Então, o que acontece? Em determinado dia eu fui ao presidente e disse o seguinte: essa lei não deve ser aprovada. Agora, nós temos um acordo, né? Temos um acordo. O acordo está funcionando bem para o Brasil, para conseguir controlar a inflação e o resto do tempo. Então vamos combinar o seguinte: eu vou honrar o acordo. Vou agir de uma forma totalmente independente. Como a lei não foi aprovada, o senhor sempre terá a prerrogativa de me exonerar. Só que isso é um problema seu, não meu. E agi de uma forma totalmente independente pelos oito anos.

UOL: Com relação ao financiamento do BC, se tiver autonomia. A proposta seria que uma das fontes seja a senhoriagem, Como funcionaria isso na prática?

MEIRELLES: O Banco Central emite uma nota de R$ 100, por exemplo. Mas tem o que custa a produção dessa nota de R$ 100. Não sei, mas hoje em dia pode custar R$ 5, R$ 4, R$ 3, o que for. A diferença é a receita de senhoriagem. Porque o Banco Central emite uma nota que vale, no caso, R$ 100, e o custo da emissão é R$ 5, R$ 4 ou R$ 3, dependendo.
UOL: Ministro, o senhor acredita que essa autonomia administrativa e orçamentária saia este ano?
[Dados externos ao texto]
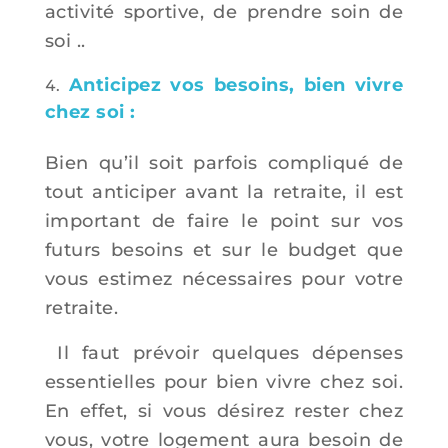
activité sportive, de prendre soin de
soi ..
Anticipez vos besoins, bien vivre
chez soi :
Bien qu’il soit parfois compliqué de
tout anticiper avant la retraite, il est
important de faire le point sur vos
futurs besoins et sur le budget que
vous estimez nécessaires pour votre
retraite.
Il faut prévoir quelques dépenses
essentielles pour bien vivre chez soi.
En effet, si vous désirez rester chez
vous, votre logement aura besoin de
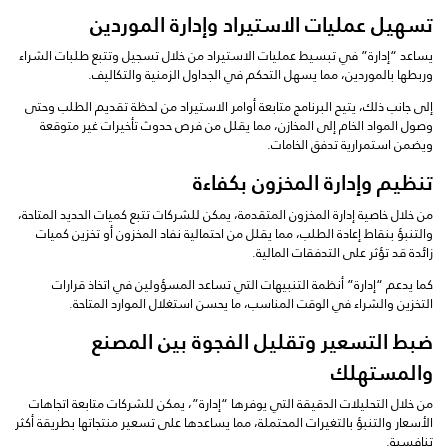
تسهيل عمليات الاستيراد وإدارة الموردين
يساعد “إدارة” في تبسيط عمليات الاستيراد من خلال تسجيل وتتبع طلبات الشراء
وربطها بالموردين، مما يسهل التحكم في الجداول الزمنية والتكاليف.
إلى جانب ذلك، يتيح البرنامج متابعة أوامر الاستيراد من لحظة تقديم الطلب وحتى
وصول المواد الخام إلى المخازن، مما يقلل من فرص حدوث تأخيرات غير متوقعة
ويضمن استمرارية تدفق الخامات.
تنظيم وإدارة المخزون بكفاءة
من خلال خاصية إدارة المخزون المتقدمة، يمكن للشركات تتبع كميات الحديد المتاحة،
والتنبؤ بنقاط إعادة الطلب، مما يقلل من احتمالية نفاد المخزون أو تخزين كميات
زائدة قد تؤثر على التدفقات المالية.
كما يدعم “إدارة” أنظمة التنبيهات التي تساعد المسؤولين في اتخاذ قرارات
التخزين والشراء في الوقت المناسب، ما يحسن استغلال الموارد المتاحة.
ضبط التسعير وتقليل الفجوة بين المصنع
والمستهلك
من خلال التحليلات الدقيقة التي يوفرها “إدارة”، يمكن للشركات متابعة اتجاهات
الأسعار والتنبؤ بالتغيرات المحتملة، مما يساعدها على تسعير منتجاتها بطريقة أكثر
تنافسية.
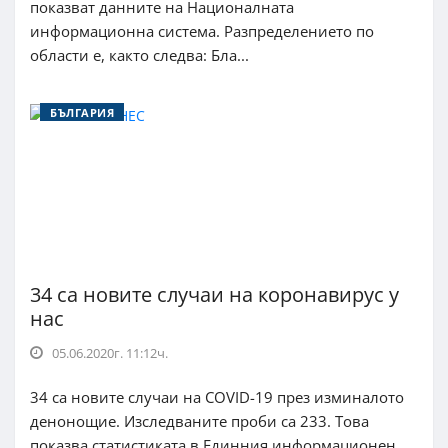
показват данните на Националната
информационна система. Разпределението по
области е, както следва: Бла...
БЪЛГАРИЯ
34 са новите случаи на коронавирус у
нас
05.06.2020г. 11:12ч.
34 са новите случаи на COVID-19 през изминалото
денонощие. Изследваните проби са 233. Това
показва статистиката в Единния информационен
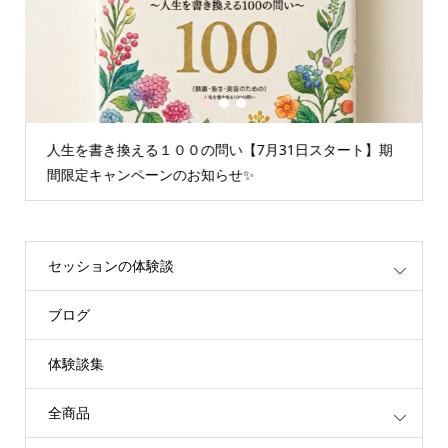
1
2
3
人生を書き換える１００の問い【7月31日スタート】期
情
間限定キャンペーンのお知らせ✨
重
セッションの体験談
ブログ
体験談集
全商品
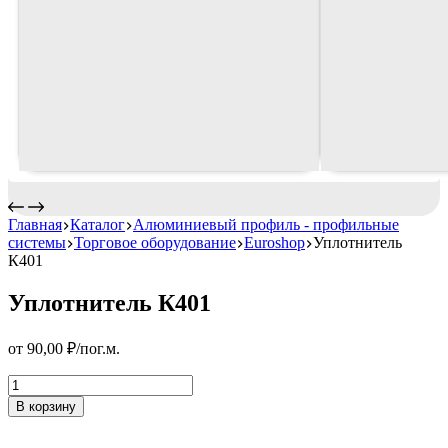
Главная
Каталог
Алюминиевый профиль - профильные
системы
Торговое оборудование
Euroshop
Уплотнитель
К401
Уплотнитель К401
от
90,00
₽
/пог.м.
Уплотнитель
К401
В корзину
Количество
MEIRELLES: Ah, isso é muito difícil.

UOL: Por causa do calendário eleitoral?

MEIRELLES: Esse é o problema. É uma PEC, tem que ter uma maioria qualificada. Já tem dois ou três anos que está lá. Eu, inclusive, já fui lá fazer um depoimento na comissão sobre essa lei, já falei lá. Deve ter isso, eu não me lembro exatamente, mas deve ter uns dois anos já que esse assunto está correndo lá. Naquela época, o governo estava trabalhando um pouco contra. Agora eu não sei.